The allocation problem (one ghost, three chores). The null space is one-dimensional, but three secondary objectives compete for it: (1) singular-value maximization (pull \(\sigma_6\) away from zero), (2) envelope clearance, (3) pan-centering / yaw allocation. These conflict at some orbit phases. The weighting/scheduling is an explicit design decision to be made in the open, with data — it hides behind P4, not inside it.


S7 What is needed to adopt

Two things, in order:

  1. Close R1 (the blocking item). Add the per-step kernel-angle monitor \(\angle(\hat{\boldsymbol n}_k, \hat{\boldsymbol n}_{k-1})\) logged alongside \(\sigma_6\), confirm where it spikes, and demonstrate the freeze_floor mitigation holds the basis steady through the derated windows (the freeze-enabled mission run is queued). Until inter-step kernel angle is measured in the derated windows, the suppression averages cannot be trusted, because the theory’s \(\Omega\) premise is violated for ~1/3 of the mission.

  2. Run a pace-matched comparison. Re-run at the matched pace (0.45 m/s) so the §8 confounders (pace, envelope, \(\breve{\boldsymbol M}/\breve{\boldsymbol C}\) approximation) are removed, and report the controlled metrics. The current same-speed column (\(p_e^{p99} = 0.2217\)) fails the \(<0.2\) gate and is feasibility-only. The named next lever toward the unmet \(p_e^{p99} < 0.1\) objective — owned by the derated windows — is the null-space posture pull toward larger \(\sigma_6\), i.e. the P4 objective, of which the current damping-only suppression is the zero-stiffness special case.

Supporting items (not adoption blockers): size the \(\breve{\boldsymbol M}/\breve{\boldsymbol C}\) inconsistency with the R4 relative-error study and finish P1 to remove it; P3 Coriolis-cross-coupling bounds; solver unification (R7) so the mission and the unit tests run the same algorithm; envelope re-derivation (R8) for the 7-joint posture family (including the \(\pm2\pi\) roll joint); and the explicit, data-driven allocation decision among the three secondary objectives.

Bottom line.
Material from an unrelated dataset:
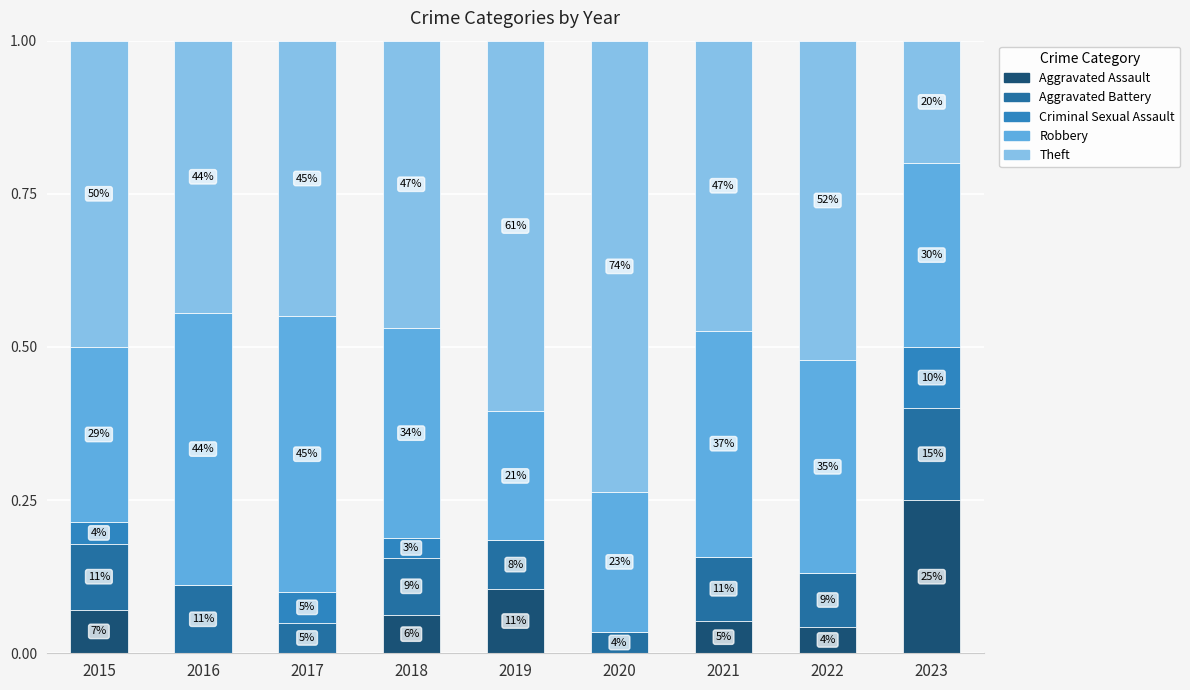

Are the bars horizontal?

No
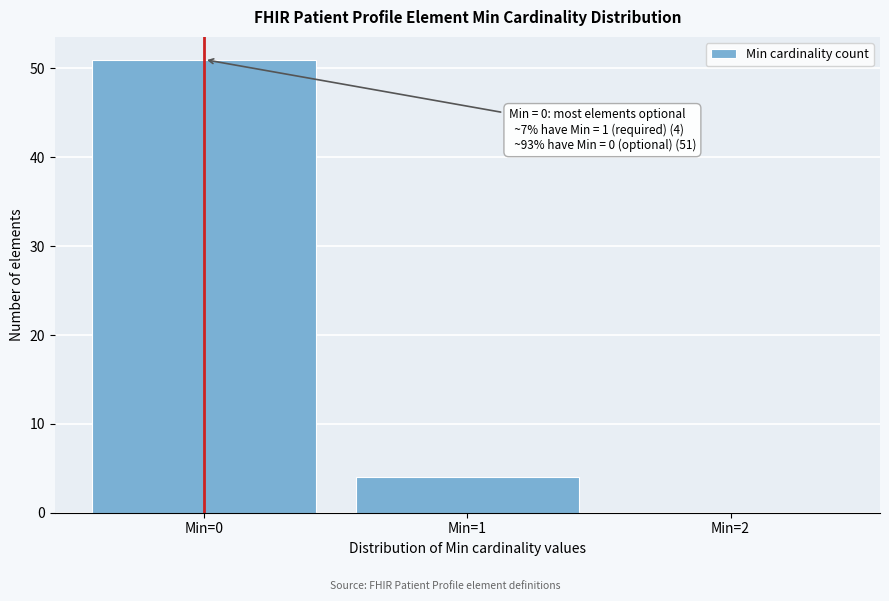

Reading left to right, what are all the values shown in this chart?

Min=0=51	Min=1=4	Min=2=0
The mathematics is sound where proven (Props 1–3, Theorem 1, Lemma 1 verified by hand; Prop 4 honestly a sketch), the model addition is good engineering, passivity is guaranteed for any invertible augmentation (Lemma 1) — so nothing blocks correctness. What blocks adoption is R1 (the theory lives on \(\Omega\); the mission does not) and the fact that the headline empirical claim is not yet a controlled comparison. Close R1 and run pace-matched, and the case for the 7th joint stands on its own.